Evidence before this study
Regulatory guidelines for antigen test (AT) performance generally require a balanced representation of low, mid, and high viral concentrations, though real-world sample distributions are highly variable. Previous studies often focus on sensitivity calculations, overlooking the impact of viral load distribution (Ct values) on results. Some studies use logistic regression to estimate the probability of positive agreement as a function of viral load, but no prior work has proposed adjusting sensitivity estimates based on a reference distribution of viral concentration.
Added value of the Study
This study presents a robust mathematical approach to adjust sensitivity estimates based on a standardized reference distribution of viral load, improving the precision of this key performance measure. By estimating the probability of positive agreement (PPA) as a function of viral load, we offer a more accurate assessment of AT product performance. We emphasize the importance of mitigating sample variability, showing how this method can enhance quality control and support regulatory oversight of antigen test performance.

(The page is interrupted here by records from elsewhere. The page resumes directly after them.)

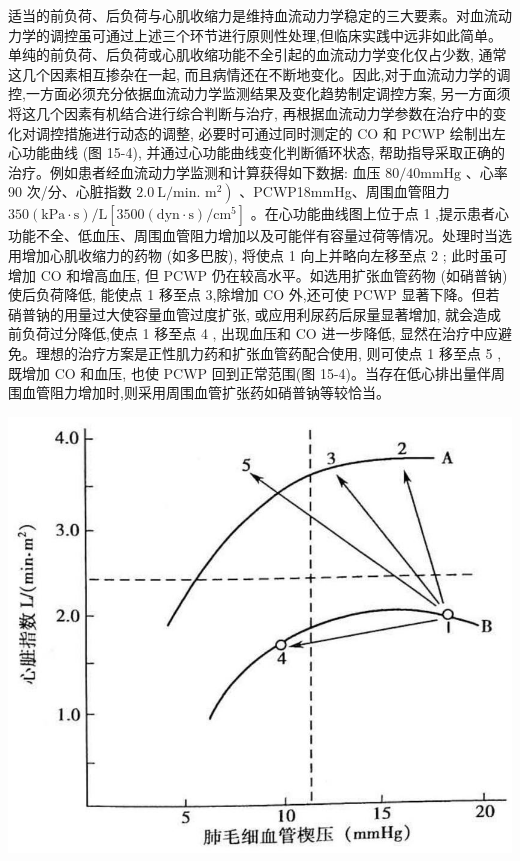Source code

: \documentclass[10pt]{article}
\begin{document}
适当的前负荷、后负荷与心肌收缩力是维持血流动力学稳定的三大要素。对血流动力学的调控虽可通过上述三个环节进行原则性处理,但临床实践中远非如此简单。单纯的前负荷、后负荷或心肌收缩功能不全引起的血流动力学变化仅占少数, 通常这几个因素相互掺杂在一起, 而且病情还在不断地变化。因此,对于血流动力学的调控,一方面必须充分依据血流动力学监测结果及变化趋势制定调控方案, 另一方面须将这几个因素有机结合进行综合判断与治疗, 再根据血流动力学参数在治疗中的变化对调控措施进行动态的调整, 必要时可通过同时测定的 CO 和 PCWP 绘制出左心功能曲线 (图 15-4), 并通过心功能曲线变化判断循环状态, 帮助指导采取正确的治疗。例如患者经血流动力学监测和计算获得如下数据: 血压 $80 / 40 \mathrm{mmHg}$ 、心率 90 次/分、心脏指数 $2.0 \mathrm{~L} / \mathrm{min}$. $\left.\mathrm{m}^{2}\right)$ 、PCWP18mmHg、周围血管阻力 $350(\mathrm{kPa} \cdot \mathrm{s}) / \mathrm{L}\left[3500(\mathrm{dyn} \cdot \mathrm{s}) / \mathrm{cm}^{5}\right]$ 。在心功能曲线图上位于点 1 ,提示患者心功能不全、低血压、周围血管阻力增加以及可能伴有容量过荷等情况。处理时当选用增加心肌收缩力的药物 (如多巴胺), 将使点 1 向上并略向左移至点 2 ; 此时虽可增加 CO 和增高血压, 但 PCWP 仍在较高水平。如选用扩张血管药物 (如硝普钠) 使后负荷降低, 能使点 1 移至点 3,除增加 CO 外,还可使 PCWP 显著下降。但若硝普钠的用量过大使容量血管过度扩张, 或应用利尿药后尿量显著增加, 就会造成前负荷过分降低,使点 1 移至点 4 , 出现血压和 CO 进一步降低, 显然在治疗中应避免。理想的治疗方案是正性肌力药和扩张血管药配合使用, 则可使点 1 移至点 5 ,既增加 CO 和血压, 也使 PCWP 回到正常范围(图 15-4)。当存在低心排出量伴周围血管阻力增加时,则采用周围血管扩张药如硝普钠等较恰当。

\begin{center}
\includegraphics[max width=\textwidth]{2024_07_09_002a177993bd97d1d6d7g-167}
\end{center}
\end{document}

Implications of all the available evidence
Our study underscores the limitations of calculating AT sensitivity directly from raw field data, which can lead to inaccurate evaluations. By applying our methodology, performance monitoring of ATs can be improved through standardized metrics, allowing for more reliable assessments. This approach helps both manufacturers and regulators establish clearer benchmarks for AT evaluation and comparison, addressing concerns about the sensitivity of antigen tests relative to gold-standard molecular methods. These improvements are critical for ensuring public confidence and regulatory accuracy in AT performance.